**To do**
All of the records must come back exactly. Please repeat them in full.
"""
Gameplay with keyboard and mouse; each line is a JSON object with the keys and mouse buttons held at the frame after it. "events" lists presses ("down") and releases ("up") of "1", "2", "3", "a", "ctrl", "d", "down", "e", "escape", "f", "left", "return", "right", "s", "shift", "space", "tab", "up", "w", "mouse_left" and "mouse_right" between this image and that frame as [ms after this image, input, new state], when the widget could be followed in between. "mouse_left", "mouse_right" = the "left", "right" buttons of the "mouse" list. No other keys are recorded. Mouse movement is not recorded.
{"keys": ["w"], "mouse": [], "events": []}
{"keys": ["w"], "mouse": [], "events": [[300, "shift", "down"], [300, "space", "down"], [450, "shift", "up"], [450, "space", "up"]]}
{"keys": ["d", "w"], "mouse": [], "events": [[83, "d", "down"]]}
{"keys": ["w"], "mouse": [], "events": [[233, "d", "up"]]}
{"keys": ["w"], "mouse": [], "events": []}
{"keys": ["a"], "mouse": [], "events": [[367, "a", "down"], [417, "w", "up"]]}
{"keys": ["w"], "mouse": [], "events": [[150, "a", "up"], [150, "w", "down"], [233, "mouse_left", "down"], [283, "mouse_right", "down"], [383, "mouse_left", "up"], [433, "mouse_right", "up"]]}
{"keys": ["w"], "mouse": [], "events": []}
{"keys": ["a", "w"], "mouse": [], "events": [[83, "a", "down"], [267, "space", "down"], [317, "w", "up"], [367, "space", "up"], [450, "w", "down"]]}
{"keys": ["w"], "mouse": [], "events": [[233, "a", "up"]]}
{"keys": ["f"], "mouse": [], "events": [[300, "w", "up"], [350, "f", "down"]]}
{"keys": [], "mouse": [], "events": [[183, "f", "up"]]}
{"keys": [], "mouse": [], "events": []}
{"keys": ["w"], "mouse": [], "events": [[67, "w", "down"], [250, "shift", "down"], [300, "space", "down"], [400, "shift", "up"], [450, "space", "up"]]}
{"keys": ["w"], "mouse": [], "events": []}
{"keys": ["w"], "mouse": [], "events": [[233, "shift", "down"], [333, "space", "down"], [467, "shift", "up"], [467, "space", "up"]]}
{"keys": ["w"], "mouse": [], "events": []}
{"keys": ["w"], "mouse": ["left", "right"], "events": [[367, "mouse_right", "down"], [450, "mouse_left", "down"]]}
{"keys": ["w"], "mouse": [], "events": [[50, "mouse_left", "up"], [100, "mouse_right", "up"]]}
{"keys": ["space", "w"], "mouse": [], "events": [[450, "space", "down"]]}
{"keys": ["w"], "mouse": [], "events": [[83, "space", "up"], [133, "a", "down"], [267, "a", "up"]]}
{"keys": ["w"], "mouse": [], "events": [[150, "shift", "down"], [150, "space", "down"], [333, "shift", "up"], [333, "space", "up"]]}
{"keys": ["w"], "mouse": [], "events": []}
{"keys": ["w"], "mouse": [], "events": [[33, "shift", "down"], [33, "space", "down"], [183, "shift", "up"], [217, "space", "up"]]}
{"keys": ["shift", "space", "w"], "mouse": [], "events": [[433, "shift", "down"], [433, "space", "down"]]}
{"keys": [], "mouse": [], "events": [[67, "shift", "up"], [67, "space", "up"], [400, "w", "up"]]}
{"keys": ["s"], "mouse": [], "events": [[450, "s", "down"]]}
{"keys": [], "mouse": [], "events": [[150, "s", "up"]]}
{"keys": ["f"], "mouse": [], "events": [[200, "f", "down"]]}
"""
**Answer to this problem**
Gameplay with keyboard and mouse; each line is a JSON object with the keys and mouse buttons held at the frame after it. "events" lists presses ("down") and releases ("up") of "1", "2", "3", "a", "ctrl", "d", "down", "e", "escape", "f", "left", "return", "right", "s", "shift", "space", "tab", "up", "w", "mouse_left" and "mouse_right" between this image and that frame as [ms after this image, input, new state], when the widget could be followed in between. "mouse_left", "mouse_right" = the "left", "right" buttons of the "mouse" list. No other keys are recorded. Mouse movement is not recorded.
{"keys": ["w"], "mouse": [], "events": []}
{"keys": ["w"], "mouse": [], "events": [[300, "shift", "down"], [300, "space", "down"], [450, "shift", "up"], [450, "space", "up"]]}
{"keys": ["d", "w"], "mouse": [], "events": [[83, "d", "down"]]}
{"keys": ["w"], "mouse": [], "events": [[233, "d", "up"]]}
{"keys": ["w"], "mouse": [], "events": []}
{"keys": ["a"], "mouse": [], "events": [[367, "a", "down"], [417, "w", "up"]]}
{"keys": ["w"], "mouse": [], "events": [[150, "a", "up"], [150, "w", "down"], [233, "mouse_left", "down"], [283, "mouse_right", "down"], [383, "mouse_left", "up"], [433, "mouse_right", "up"]]}
{"keys": ["w"], "mouse": [], "events": []}
{"keys": ["a", "w"], "mouse": [], "events": [[83, "a", "down"], [267, "space", "down"], [317, "w", "up"], [367, "space", "up"], [450, "w", "down"]]}
{"keys": ["w"], "mouse": [], "events": [[233, "a", "up"]]}
{"keys": ["f"], "mouse": [], "events": [[300, "w", "up"], [350, "f", "down"]]}
{"keys": [], "mouse": [], "events": [[183, "f", "up"]]}
{"keys": [], "mouse": [], "events": []}
{"keys": ["w"], "mouse": [], "events": [[67, "w", "down"], [250, "shift", "down"], [300, "space", "down"], [400, "shift", "up"], [450, "space", "up"]]}
{"keys": ["w"], "mouse": [], "events": []}
{"keys": ["w"], "mouse": [], "events": [[233, "shift", "down"], [333, "space", "down"], [467, "shift", "up"], [467, "space", "up"]]}
{"keys": ["w"], "mouse": [], "events": []}
{"keys": ["w"], "mouse": ["left", "right"], "events": [[367, "mouse_right", "down"], [450, "mouse_left", "down"]]}
{"keys": ["w"], "mouse": [], "events": [[50, "mouse_left", "up"], [100, "mouse_right", "up"]]}
{"keys": ["space", "w"], "mouse": [], "events": [[450, "space", "down"]]}
{"keys": ["w"], "mouse": [], "events": [[83, "space", "up"], [133, "a", "down"], [267, "a", "up"]]}
{"keys": ["w"], "mouse": [], "events": [[150, "shift", "down"], [150, "space", "down"], [333, "shift", "up"], [333, "space", "up"]]}
{"keys": ["w"], "mouse": [], "events": []}
{"keys": ["w"], "mouse": [], "events": [[33, "shift", "down"], [33, "space", "down"], [183, "shift", "up"], [217, "space", "up"]]}
{"keys": ["shift", "space", "w"], "mouse": [], "events": [[433, "shift", "down"], [433, "space", "down"]]}
{"keys": [], "mouse": [], "events": [[67, "shift", "up"], [67, "space", "up"], [400, "w", "up"]]}
{"keys": ["s"], "mouse": [], "events": [[450, "s", "down"]]}
{"keys": [], "mouse": [], "events": [[150, "s", "up"]]}
{"keys": ["f"], "mouse": [], "events": [[200, "f", "down"]]}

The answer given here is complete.